Fergal O’Brien, chief economist, IBEC, spoke before an Oireachtas Committee and warned that USC reductions “would not be the best use of resources” for the next Budget.
Mr O’Brien told TDs and Senators that a reduction in USC would only serve to further narrow Ireland’s tax system. He cited instances from businesses where professionals earning below €34,000 have refused overtime for fear of falling into the next income tax band.
Earlier this month, Ireland’s Minister for Finance, Paschal Donohoe confirmed his party’s priority in Budget 2018 is to deliver “steady and affordable progress to reduce high tax rates for low and middle-income earners”.
Mr O’Brien said many companies across the country were also “overwhelmed with the challenges and uncertainties” resulting from the UK’s negotiations to leave the European Union (EU).
"For a lot of businesses it has been a slow burn,” said O’Brien.

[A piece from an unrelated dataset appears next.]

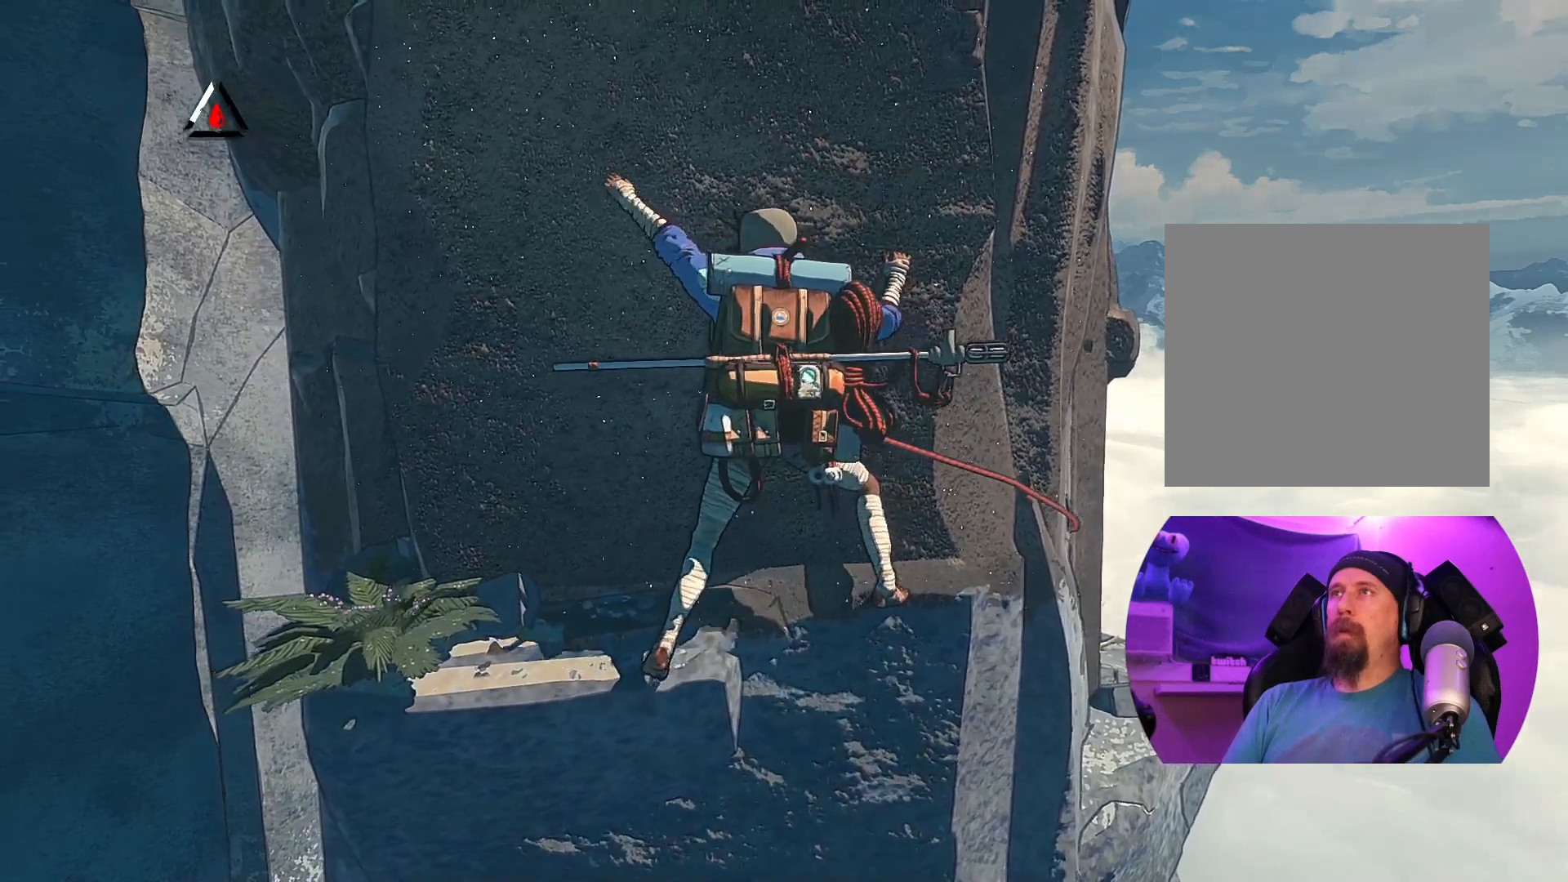
{"buttons": [], "left_stick": "center", "right_stick": "center", "events": [[133, "left_stick", "down-right"], [500, "left_stick", "center"]]}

"We saw some sectors quickly diagnosing what it was going to mean for them almost immediately, starting their contingency planning, looking at their supply chain exposure, predominantly in the food industry which I think is very advanced in terms of its awareness and planning for the UK’s withdrawal, and also in traditional sectors.
"In the SME sector there are a lot of managers overwhelmed with the uncertainty and challenges posed by this outcome.
"They might not see a direct exposure to the UK but there is lots of companies with indirect exposures that they haven’t recognised yet. I think there is a lot of awareness raising to be done.”